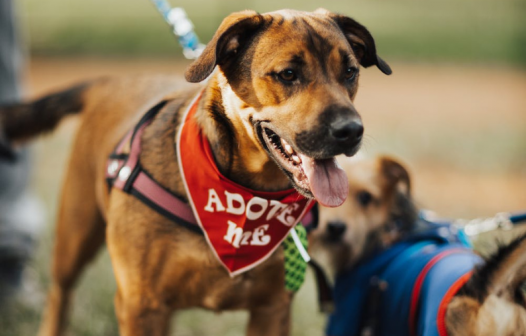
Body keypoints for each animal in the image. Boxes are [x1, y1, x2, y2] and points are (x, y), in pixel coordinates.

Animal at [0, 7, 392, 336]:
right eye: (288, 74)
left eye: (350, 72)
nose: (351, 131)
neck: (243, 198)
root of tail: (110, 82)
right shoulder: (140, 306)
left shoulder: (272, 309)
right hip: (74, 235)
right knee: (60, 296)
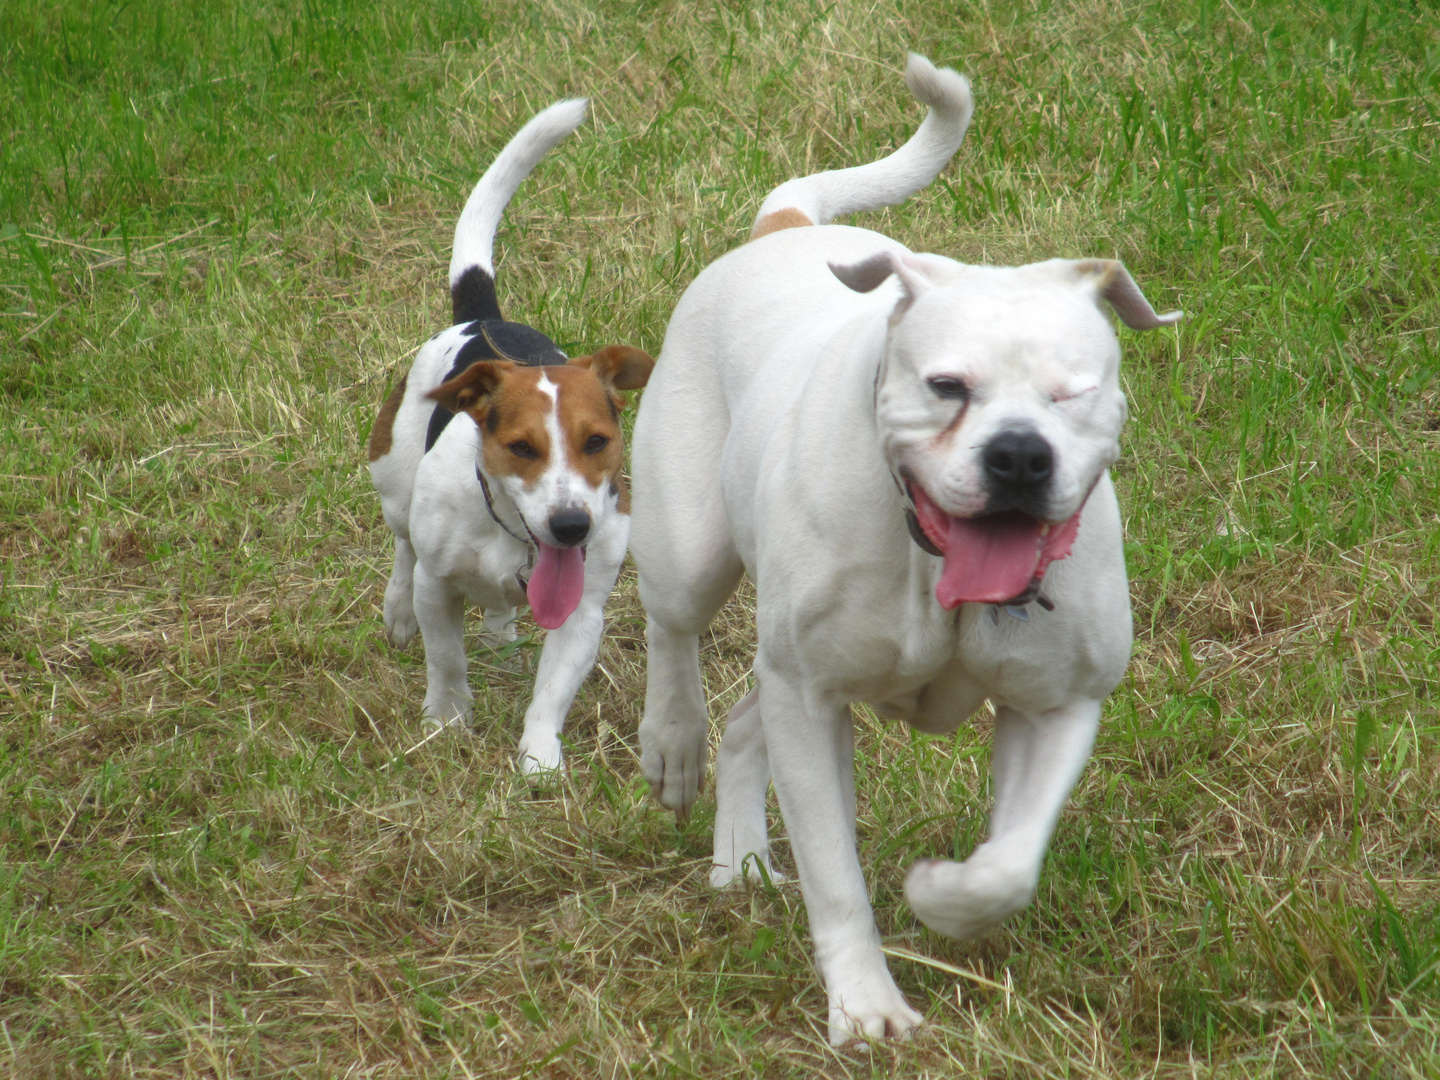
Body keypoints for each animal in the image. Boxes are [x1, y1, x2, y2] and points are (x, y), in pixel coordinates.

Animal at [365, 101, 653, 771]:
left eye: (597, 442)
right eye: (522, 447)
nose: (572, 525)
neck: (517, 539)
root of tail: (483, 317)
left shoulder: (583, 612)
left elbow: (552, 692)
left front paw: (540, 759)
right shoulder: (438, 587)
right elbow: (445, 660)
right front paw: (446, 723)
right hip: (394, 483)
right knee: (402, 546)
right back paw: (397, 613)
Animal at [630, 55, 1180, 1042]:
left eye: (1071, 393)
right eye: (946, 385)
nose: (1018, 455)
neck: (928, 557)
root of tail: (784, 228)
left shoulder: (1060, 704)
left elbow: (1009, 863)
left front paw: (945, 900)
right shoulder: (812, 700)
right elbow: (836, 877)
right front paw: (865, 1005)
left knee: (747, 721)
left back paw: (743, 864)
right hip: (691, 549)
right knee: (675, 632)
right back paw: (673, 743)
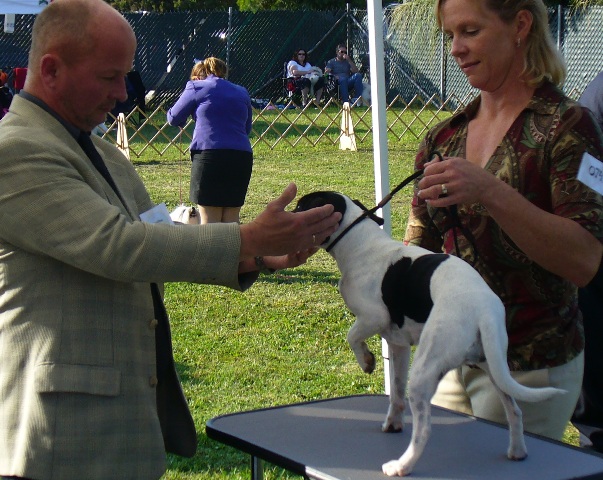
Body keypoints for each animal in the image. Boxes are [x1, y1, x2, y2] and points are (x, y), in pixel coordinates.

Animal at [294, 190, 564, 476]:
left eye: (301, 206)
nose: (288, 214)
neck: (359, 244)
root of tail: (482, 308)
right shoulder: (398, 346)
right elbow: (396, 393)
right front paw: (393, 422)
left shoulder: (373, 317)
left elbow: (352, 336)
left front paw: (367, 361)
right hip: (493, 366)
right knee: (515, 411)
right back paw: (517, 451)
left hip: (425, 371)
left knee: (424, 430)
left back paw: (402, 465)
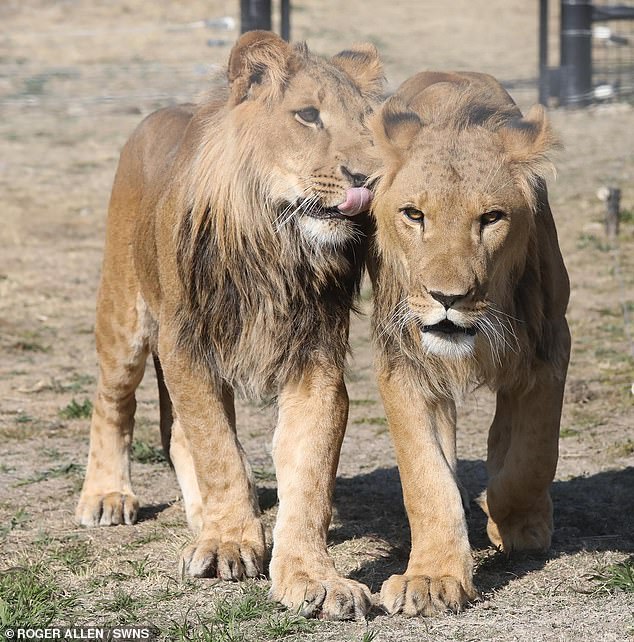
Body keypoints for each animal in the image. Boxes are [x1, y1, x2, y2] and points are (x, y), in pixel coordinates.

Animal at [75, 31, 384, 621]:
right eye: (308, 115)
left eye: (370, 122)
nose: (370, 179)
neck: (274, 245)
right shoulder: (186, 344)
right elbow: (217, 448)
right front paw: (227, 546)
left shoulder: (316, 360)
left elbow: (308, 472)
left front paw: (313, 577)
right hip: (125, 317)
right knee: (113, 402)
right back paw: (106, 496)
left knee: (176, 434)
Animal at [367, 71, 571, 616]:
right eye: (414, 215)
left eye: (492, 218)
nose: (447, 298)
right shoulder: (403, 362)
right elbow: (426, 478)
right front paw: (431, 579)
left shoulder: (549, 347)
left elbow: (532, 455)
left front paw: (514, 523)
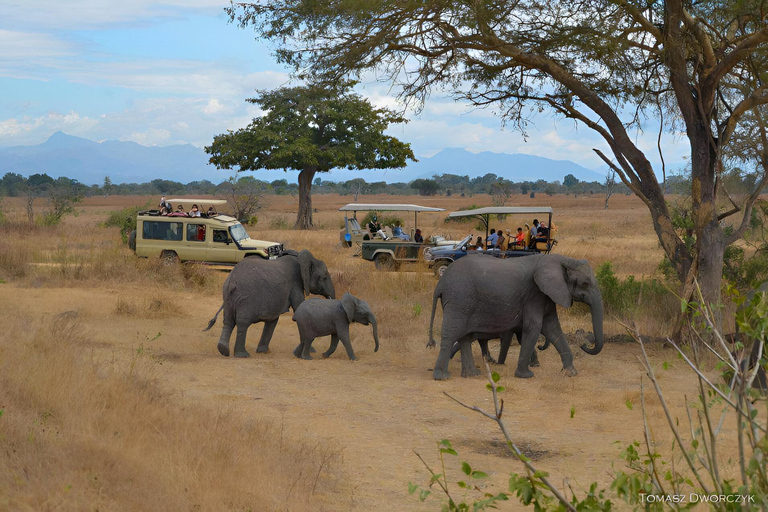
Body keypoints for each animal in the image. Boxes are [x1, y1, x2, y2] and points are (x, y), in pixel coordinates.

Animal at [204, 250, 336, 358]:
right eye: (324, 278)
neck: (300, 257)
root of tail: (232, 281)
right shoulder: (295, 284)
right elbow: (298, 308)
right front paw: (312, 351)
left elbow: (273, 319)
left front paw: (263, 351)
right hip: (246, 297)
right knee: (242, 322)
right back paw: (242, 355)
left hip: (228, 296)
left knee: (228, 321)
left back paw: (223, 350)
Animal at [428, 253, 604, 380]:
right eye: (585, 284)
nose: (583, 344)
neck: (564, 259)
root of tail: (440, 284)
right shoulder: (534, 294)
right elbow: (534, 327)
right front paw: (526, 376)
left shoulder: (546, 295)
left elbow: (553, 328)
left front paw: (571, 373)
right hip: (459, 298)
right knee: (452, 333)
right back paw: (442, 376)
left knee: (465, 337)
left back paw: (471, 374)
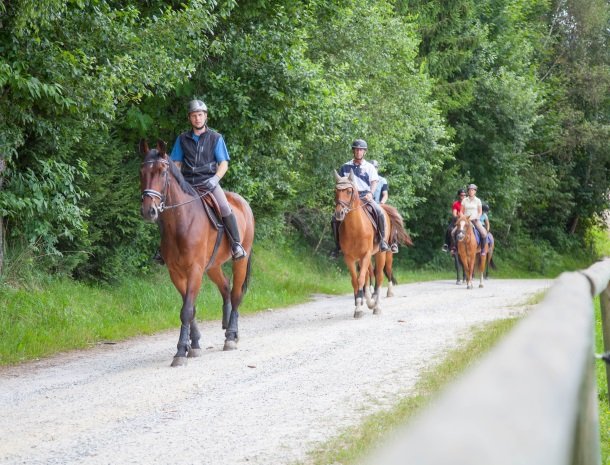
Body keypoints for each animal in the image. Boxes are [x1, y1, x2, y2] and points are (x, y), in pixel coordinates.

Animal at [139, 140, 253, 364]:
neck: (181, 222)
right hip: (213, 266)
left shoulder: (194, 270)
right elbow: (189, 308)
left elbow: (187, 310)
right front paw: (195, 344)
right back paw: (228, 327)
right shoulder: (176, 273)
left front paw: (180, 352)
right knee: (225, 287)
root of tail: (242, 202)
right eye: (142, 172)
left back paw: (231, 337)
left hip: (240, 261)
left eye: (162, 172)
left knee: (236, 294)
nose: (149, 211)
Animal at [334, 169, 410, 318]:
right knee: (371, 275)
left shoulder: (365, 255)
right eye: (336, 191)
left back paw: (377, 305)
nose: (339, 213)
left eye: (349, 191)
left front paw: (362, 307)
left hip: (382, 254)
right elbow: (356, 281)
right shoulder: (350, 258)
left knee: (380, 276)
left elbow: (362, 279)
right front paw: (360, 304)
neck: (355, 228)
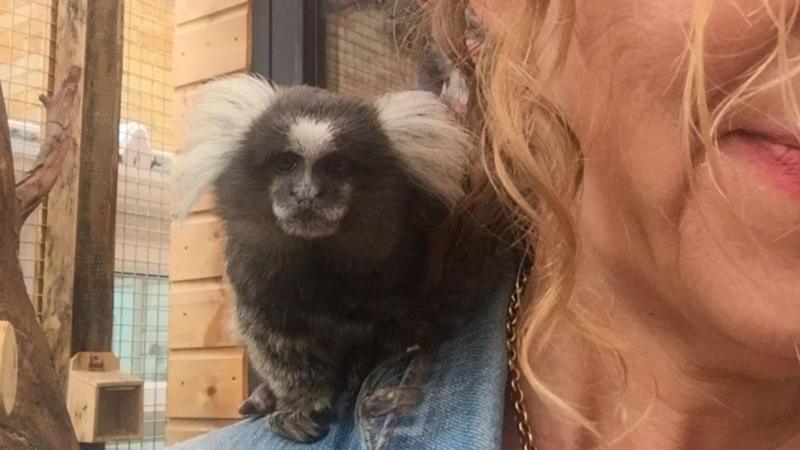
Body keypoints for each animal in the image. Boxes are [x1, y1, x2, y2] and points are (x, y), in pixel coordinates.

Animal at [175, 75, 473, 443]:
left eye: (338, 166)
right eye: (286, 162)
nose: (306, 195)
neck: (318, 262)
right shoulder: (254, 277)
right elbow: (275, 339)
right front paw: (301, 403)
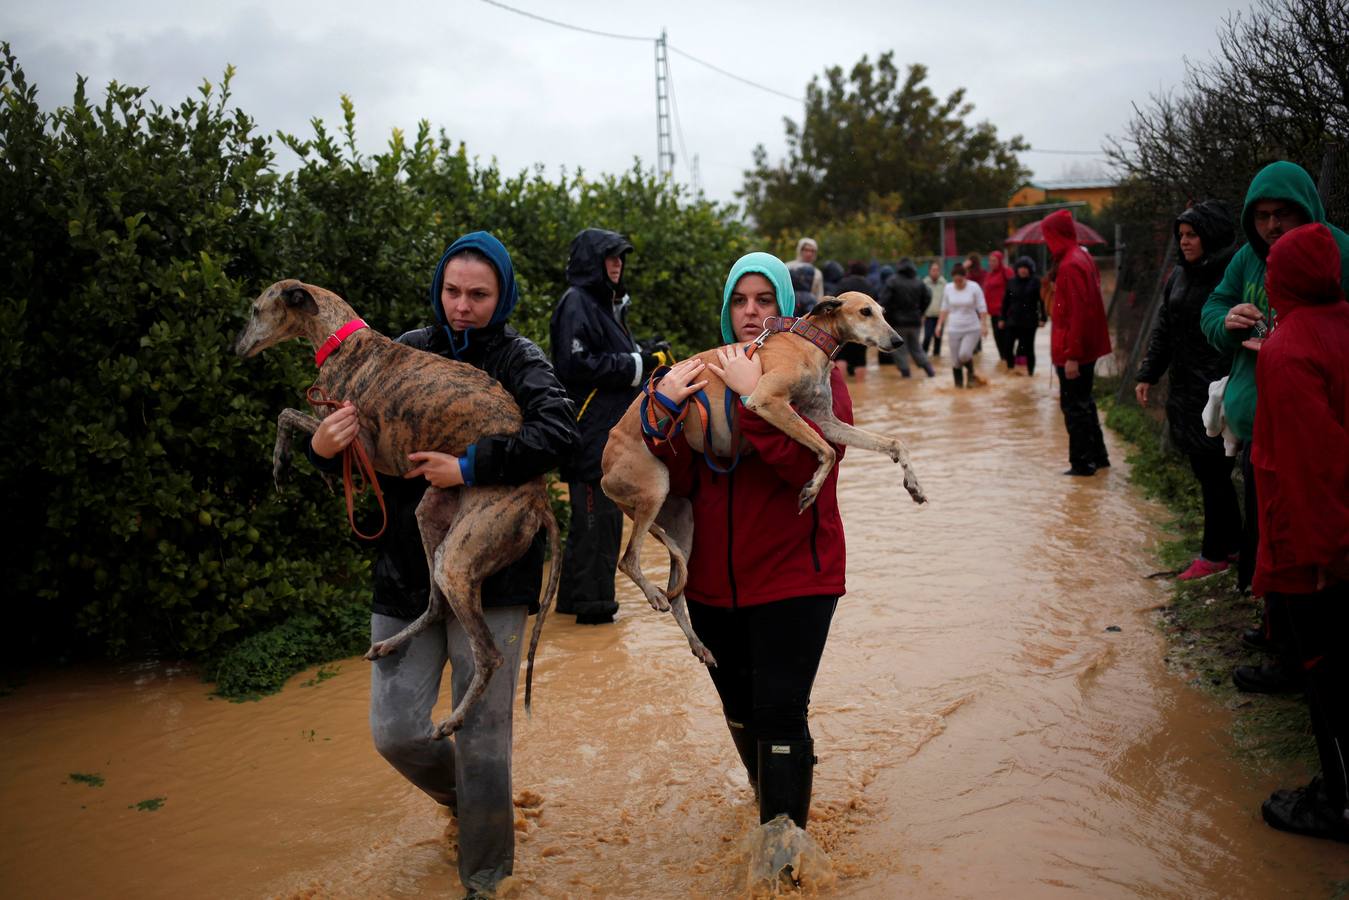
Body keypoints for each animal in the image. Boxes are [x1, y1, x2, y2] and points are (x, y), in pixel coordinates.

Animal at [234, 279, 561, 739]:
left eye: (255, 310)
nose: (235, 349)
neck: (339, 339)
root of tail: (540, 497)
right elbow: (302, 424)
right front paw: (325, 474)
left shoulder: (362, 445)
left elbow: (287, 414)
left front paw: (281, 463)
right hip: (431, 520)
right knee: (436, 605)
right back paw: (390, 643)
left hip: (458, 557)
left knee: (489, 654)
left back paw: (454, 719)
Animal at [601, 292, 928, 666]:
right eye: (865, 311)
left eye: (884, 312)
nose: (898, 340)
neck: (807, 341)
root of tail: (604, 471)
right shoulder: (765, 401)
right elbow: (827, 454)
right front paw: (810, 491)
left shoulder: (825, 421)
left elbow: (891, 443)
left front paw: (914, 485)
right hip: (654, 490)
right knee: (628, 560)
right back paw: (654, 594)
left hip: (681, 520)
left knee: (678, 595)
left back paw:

=-=-=-=-=

Exercise goal> For this exercise, copy each line of the data above exactly, from the first through the line containing "right shoulder: (403, 362)", and drop the pictures.

Written reply>
Body keypoints for each animal in the image. Boxes are [x1, y1, x2, y2] and points are (x, y), in pixel coordinates.

Animal at [0, 7, 392, 336]:
right eye: (288, 74)
left eye: (350, 72)
nose: (351, 131)
neck: (243, 198)
root of tail: (110, 82)
right shoulder: (140, 306)
left shoulder: (272, 309)
right hip: (74, 235)
right knee: (60, 296)
Body keypoints for each animal in the image. Boxes are [x1, y1, x2, y2] and points are (x, y), in pixel coordinates.

Animal at [365, 101, 653, 771]:
left eye: (597, 442)
right eye: (522, 447)
nose: (572, 525)
neck: (517, 539)
root of tail: (483, 317)
left shoulder: (583, 612)
left elbow: (552, 692)
left front paw: (540, 759)
right shoulder: (438, 587)
right elbow: (445, 660)
right front paw: (446, 723)
right hip: (394, 483)
right knee: (402, 546)
right back paw: (397, 613)
Animal at [630, 55, 1180, 1042]:
left eye: (1071, 393)
right eye: (946, 385)
nose: (1018, 455)
neck: (928, 557)
root of tail: (784, 228)
left shoulder: (1060, 704)
left elbow: (1009, 863)
left front paw: (945, 900)
right shoulder: (812, 700)
right elbow: (836, 877)
right front paw: (865, 1005)
left knee: (747, 721)
left back paw: (743, 864)
right hip: (691, 549)
right knee: (675, 632)
right back paw: (673, 743)
Body keypoints for each animal in the image. Boxes are [x1, y1, x2, y2] and points are (x, y), in pixel coordinates.

Animal at [294, 190, 564, 476]:
left eye: (301, 206)
nose: (288, 214)
neck: (359, 244)
root of tail: (482, 308)
right shoulder: (398, 346)
right elbow: (396, 393)
right front paw: (393, 422)
left shoulder: (373, 317)
left elbow: (352, 336)
left front paw: (367, 361)
right hip: (493, 366)
right knee: (515, 411)
right back paw: (517, 451)
left hip: (425, 371)
left knee: (424, 430)
left back paw: (402, 465)
Body keypoints for each animal in the image. Boxes are [x1, y1, x2, y2] and points are (x, y), in pixel coordinates.

Animal at [75, 31, 384, 621]:
right eye: (308, 115)
left eye: (370, 122)
nose: (370, 179)
neck: (274, 245)
right shoulder: (186, 344)
right elbow: (217, 448)
right front paw: (227, 546)
left shoulder: (316, 360)
left elbow: (308, 472)
left front paw: (313, 577)
right hip: (125, 317)
right knee: (113, 402)
right back paw: (106, 496)
left knee: (176, 434)
Animal at [367, 71, 571, 616]:
right eye: (414, 215)
left eye: (492, 218)
nose: (447, 298)
right shoulder: (403, 362)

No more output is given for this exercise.